Gottseidank hat es am Freitag, 4.11., nie aus Eimern gegossen. Aber ab 14:15 h hat’s fast immer genieselt. Zur Stolpersteinverlegung kamen ca. 40 Nachbarn, Interessierte sowie einige Offizielle (GKR-Vorsitzender, Parkring-Vorstand, Stolperstein-Koordinatorin und Bezirks-Bürgermeister).

Pfarrer Stephan Schaar begrüßte die überschaubare Schar vor seinem Haus, Steinsetzer Peter Frank hämmerte das Pflaster vom Bürgersteig auf, Harry Timmermann (Harry’s Freilach! Klezmer tov.) musizierte mit seinem Akkordeonisten traumhaft und einfühlsam.

Hier schließt sich ein Kreis: alles ging sich – wie gehofft - miteinander aus: Regen, Grußwort, Kerzen, Musik, Handwerk, Blumen und Bericht ergaben eine gute, gemeinsame Stunde!

Mehrmals in unserer kleinen open-air-Zeremonie hat mich tief angerührt, dass die in Melbourne lebenden Verwandten hatten uns gemailt hatten, zeitversetzt zur gegebenen Uhrzeit ein Gebet zu sprechen für sich, ihre Sippe wie für uns, die Be-Sucher:innen ihrer Familie.
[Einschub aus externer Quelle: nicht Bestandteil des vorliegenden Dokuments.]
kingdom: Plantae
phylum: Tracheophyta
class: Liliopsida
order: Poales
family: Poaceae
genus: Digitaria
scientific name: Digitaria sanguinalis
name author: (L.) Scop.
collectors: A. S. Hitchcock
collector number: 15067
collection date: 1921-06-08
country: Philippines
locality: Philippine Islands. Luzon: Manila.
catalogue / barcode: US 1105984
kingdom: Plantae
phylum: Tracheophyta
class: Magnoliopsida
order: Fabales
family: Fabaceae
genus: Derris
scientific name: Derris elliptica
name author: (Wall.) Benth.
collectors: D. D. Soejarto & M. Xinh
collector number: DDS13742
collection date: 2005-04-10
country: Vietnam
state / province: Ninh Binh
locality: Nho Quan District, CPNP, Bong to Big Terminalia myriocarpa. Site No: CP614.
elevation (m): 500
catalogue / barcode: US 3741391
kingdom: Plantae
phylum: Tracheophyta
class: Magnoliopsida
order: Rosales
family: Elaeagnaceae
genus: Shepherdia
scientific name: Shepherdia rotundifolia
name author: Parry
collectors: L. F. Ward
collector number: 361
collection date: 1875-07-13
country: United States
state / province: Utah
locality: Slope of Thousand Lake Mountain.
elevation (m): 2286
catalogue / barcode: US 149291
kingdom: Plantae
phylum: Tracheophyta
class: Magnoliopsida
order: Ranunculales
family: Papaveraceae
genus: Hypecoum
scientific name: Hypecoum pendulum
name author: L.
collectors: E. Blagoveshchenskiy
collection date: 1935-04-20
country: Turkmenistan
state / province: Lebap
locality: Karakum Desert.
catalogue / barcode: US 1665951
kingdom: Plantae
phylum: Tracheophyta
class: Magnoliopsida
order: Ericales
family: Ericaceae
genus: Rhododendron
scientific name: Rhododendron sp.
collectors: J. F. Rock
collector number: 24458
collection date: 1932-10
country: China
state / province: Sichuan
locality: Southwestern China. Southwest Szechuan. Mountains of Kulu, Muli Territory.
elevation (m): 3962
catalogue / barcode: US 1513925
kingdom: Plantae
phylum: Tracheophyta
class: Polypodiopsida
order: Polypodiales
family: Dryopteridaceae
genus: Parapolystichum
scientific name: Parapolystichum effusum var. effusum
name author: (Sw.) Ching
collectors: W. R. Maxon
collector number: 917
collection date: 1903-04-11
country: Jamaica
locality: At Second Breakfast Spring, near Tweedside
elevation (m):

Trotz der erniedrigenden, feigen und nun etwas aufgedeckten Vergangenheit trägt unser Nachsinnen, unser Gebet, unsre Betroffenheit. Einmal um die Erde herum wächst ein zweiter Kreis, wie es Pfarrer a.D. Christian Wossidlo in seinem Buch „(Meine) Neutempelhofer Geschichte“ mit seinen Kirchen-Engeln so ja schon angedeutet hatte: eines Tages sollen hier Stolpersteine liegen! Jetzt denken wir noch über eine kleine Infotafel nach …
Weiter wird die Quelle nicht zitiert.